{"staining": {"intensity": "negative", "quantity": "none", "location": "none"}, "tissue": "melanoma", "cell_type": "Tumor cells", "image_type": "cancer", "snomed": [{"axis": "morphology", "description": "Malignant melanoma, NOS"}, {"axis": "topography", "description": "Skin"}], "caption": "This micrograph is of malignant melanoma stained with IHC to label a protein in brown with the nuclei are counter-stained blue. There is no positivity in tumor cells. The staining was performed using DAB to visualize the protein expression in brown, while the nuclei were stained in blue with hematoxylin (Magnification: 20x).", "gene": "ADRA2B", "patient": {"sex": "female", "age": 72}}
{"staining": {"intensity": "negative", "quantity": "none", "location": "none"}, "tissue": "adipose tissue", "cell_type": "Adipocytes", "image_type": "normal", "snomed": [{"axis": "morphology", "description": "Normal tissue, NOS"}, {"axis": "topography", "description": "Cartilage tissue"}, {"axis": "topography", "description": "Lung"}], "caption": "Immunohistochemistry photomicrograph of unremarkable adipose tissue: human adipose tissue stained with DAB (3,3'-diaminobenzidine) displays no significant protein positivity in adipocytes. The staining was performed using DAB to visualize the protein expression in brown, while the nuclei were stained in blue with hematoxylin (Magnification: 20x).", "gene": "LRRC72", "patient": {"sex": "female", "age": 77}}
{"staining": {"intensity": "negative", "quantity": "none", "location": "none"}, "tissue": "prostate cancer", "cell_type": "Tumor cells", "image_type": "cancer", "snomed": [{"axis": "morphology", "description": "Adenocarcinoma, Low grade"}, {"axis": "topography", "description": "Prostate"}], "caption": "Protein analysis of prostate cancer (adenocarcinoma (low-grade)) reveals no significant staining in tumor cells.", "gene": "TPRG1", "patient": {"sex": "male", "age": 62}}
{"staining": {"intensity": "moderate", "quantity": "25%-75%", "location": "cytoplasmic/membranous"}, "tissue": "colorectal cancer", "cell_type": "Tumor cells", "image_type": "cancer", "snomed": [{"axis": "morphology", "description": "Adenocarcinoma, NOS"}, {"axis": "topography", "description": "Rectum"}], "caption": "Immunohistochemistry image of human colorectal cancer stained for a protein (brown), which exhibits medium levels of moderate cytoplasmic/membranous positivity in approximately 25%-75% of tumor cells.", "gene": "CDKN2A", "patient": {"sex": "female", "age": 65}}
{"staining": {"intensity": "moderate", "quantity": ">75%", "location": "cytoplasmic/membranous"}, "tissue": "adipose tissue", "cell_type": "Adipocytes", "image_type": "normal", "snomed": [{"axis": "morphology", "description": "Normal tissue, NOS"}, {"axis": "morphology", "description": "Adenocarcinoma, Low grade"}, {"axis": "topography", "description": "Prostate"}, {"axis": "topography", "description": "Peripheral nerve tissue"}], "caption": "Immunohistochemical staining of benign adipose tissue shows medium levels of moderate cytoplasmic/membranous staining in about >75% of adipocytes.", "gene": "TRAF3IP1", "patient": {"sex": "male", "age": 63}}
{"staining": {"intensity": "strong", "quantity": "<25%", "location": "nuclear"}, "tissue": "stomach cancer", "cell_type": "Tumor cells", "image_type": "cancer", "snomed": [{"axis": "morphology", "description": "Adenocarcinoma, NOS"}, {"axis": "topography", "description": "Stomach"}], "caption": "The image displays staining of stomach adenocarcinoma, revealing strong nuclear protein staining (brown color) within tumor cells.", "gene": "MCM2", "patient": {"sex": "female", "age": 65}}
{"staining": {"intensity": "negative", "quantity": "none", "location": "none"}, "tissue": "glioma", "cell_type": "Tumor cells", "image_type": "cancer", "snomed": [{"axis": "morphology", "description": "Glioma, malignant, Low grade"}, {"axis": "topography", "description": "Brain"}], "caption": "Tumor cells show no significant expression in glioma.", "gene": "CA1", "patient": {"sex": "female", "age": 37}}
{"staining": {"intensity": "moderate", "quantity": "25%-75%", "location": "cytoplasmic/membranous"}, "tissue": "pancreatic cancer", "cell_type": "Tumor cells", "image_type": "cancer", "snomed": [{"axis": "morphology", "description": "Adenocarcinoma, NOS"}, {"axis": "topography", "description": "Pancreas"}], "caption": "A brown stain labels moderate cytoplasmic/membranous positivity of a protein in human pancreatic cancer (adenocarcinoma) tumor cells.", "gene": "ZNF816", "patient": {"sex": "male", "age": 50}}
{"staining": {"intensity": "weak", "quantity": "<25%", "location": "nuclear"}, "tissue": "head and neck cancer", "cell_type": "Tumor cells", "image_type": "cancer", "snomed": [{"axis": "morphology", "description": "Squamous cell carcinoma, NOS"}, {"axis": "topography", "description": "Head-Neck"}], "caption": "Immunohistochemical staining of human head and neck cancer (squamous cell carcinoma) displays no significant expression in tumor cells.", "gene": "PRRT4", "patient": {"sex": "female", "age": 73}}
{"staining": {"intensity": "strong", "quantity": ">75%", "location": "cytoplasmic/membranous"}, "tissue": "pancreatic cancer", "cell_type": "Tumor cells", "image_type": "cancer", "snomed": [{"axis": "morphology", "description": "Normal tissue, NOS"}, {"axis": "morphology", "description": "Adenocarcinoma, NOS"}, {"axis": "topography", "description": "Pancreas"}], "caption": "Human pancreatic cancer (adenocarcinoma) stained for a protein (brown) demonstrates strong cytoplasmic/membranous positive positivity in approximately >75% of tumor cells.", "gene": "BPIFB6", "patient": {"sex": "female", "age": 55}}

■ ■ ■

Once you have read the records above, output each of them verbatim.

{"staining": {"intensity": "negative", "quantity": "none", "location": "none"}, "tissue": "melanoma", "cell_type": "Tumor cells", "image_type": "cancer", "snomed": [{"axis": "morphology", "description": "Malignant melanoma, NOS"}, {"axis": "topography", "description": "Skin"}], "caption": "This micrograph is of malignant melanoma stained with IHC to label a protein in brown with the nuclei are counter-stained blue. There is no positivity in tumor cells. The staining was performed using DAB to visualize the protein expression in brown, while the nuclei were stained in blue with hematoxylin (Magnification: 20x).", "gene": "ADRA2B", "patient": {"sex": "female", "age": 72}}
{"staining": {"intensity": "negative", "quantity": "none", "location": "none"}, "tissue": "adipose tissue", "cell_type": "Adipocytes", "image_type": "normal", "snomed": [{"axis": "morphology", "description": "Normal tissue, NOS"}, {"axis": "topography", "description": "Cartilage tissue"}, {"axis": "topography", "description": "Lung"}], "caption": "Immunohistochemistry photomicrograph of unremarkable adipose tissue: human adipose tissue stained with DAB (3,3'-diaminobenzidine) displays no significant protein positivity in adipocytes. The staining was performed using DAB to visualize the protein expression in brown, while the nuclei were stained in blue with hematoxylin (Magnification: 20x).", "gene": "LRRC72", "patient": {"sex": "female", "age": 77}}
{"staining": {"intensity": "negative", "quantity": "none", "location": "none"}, "tissue": "prostate cancer", "cell_type": "Tumor cells", "image_type": "cancer", "snomed": [{"axis": "morphology", "description": "Adenocarcinoma, Low grade"}, {"axis": "topography", "description": "Prostate"}], "caption": "Protein analysis of prostate cancer (adenocarcinoma (low-grade)) reveals no significant staining in tumor cells.", "gene": "TPRG1", "patient": {"sex": "male", "age": 62}}
{"staining": {"intensity": "moderate", "quantity": "25%-75%", "location": "cytoplasmic/membranous"}, "tissue": "colorectal cancer", "cell_type": "Tumor cells", "image_type": "cancer", "snomed": [{"axis": "morphology", "description": "Adenocarcinoma, NOS"}, {"axis": "topography", "description": "Rectum"}], "caption": "Immunohistochemistry image of human colorectal cancer stained for a protein (brown), which exhibits medium levels of moderate cytoplasmic/membranous positivity in approximately 25%-75% of tumor cells.", "gene": "CDKN2A", "patient": {"sex": "female", "age": 65}}
{"staining": {"intensity": "moderate", "quantity": ">75%", "location": "cytoplasmic/membranous"}, "tissue": "adipose tissue", "cell_type": "Adipocytes", "image_type": "normal", "snomed": [{"axis": "morphology", "description": "Normal tissue, NOS"}, {"axis": "morphology", "description": "Adenocarcinoma, Low grade"}, {"axis": "topography", "description": "Prostate"}, {"axis": "topography", "description": "Peripheral nerve tissue"}], "caption": "Immunohistochemical staining of benign adipose tissue shows medium levels of moderate cytoplasmic/membranous staining in about >75% of adipocytes.", "gene": "TRAF3IP1", "patient": {"sex": "male", "age": 63}}
{"staining": {"intensity": "strong", "quantity": "<25%", "location": "nuclear"}, "tissue": "stomach cancer", "cell_type": "Tumor cells", "image_type": "cancer", "snomed": [{"axis": "morphology", "description": "Adenocarcinoma, NOS"}, {"axis": "topography", "description": "Stomach"}], "caption": "The image displays staining of stomach adenocarcinoma, revealing strong nuclear protein staining (brown color) within tumor cells.", "gene": "MCM2", "patient": {"sex": "female", "age": 65}}
{"staining": {"intensity": "negative", "quantity": "none", "location": "none"}, "tissue": "glioma", "cell_type": "Tumor cells", "image_type": "cancer", "snomed": [{"axis": "morphology", "description": "Glioma, malignant, Low grade"}, {"axis": "topography", "description": "Brain"}], "caption": "Tumor cells show no significant expression in glioma.", "gene": "CA1", "patient": {"sex": "female", "age": 37}}
{"staining": {"intensity": "moderate", "quantity": "25%-75%", "location": "cytoplasmic/membranous"}, "tissue": "pancreatic cancer", "cell_type": "Tumor cells", "image_type": "cancer", "snomed": [{"axis": "morphology", "description": "Adenocarcinoma, NOS"}, {"axis": "topography", "description": "Pancreas"}], "caption": "A brown stain labels moderate cytoplasmic/membranous positivity of a protein in human pancreatic cancer (adenocarcinoma) tumor cells.", "gene": "ZNF816", "patient": {"sex": "male", "age": 50}}
{"staining": {"intensity": "weak", "quantity": "<25%", "location": "nuclear"}, "tissue": "head and neck cancer", "cell_type": "Tumor cells", "image_type": "cancer", "snomed": [{"axis": "morphology", "description": "Squamous cell carcinoma, NOS"}, {"axis": "topography", "description": "Head-Neck"}], "caption": "Immunohistochemical staining of human head and neck cancer (squamous cell carcinoma) displays no significant expression in tumor cells.", "gene": "PRRT4", "patient": {"sex": "female", "age": 73}}
{"staining": {"intensity": "strong", "quantity": ">75%", "location": "cytoplasmic/membranous"}, "tissue": "pancreatic cancer", "cell_type": "Tumor cells", "image_type": "cancer", "snomed": [{"axis": "morphology", "description": "Normal tissue, NOS"}, {"axis": "morphology", "description": "Adenocarcinoma, NOS"}, {"axis": "topography", "description": "Pancreas"}], "caption": "Human pancreatic cancer (adenocarcinoma) stained for a protein (brown) demonstrates strong cytoplasmic/membranous positive positivity in approximately >75% of tumor cells.", "gene": "BPIFB6", "patient": {"sex": "female", "age": 55}}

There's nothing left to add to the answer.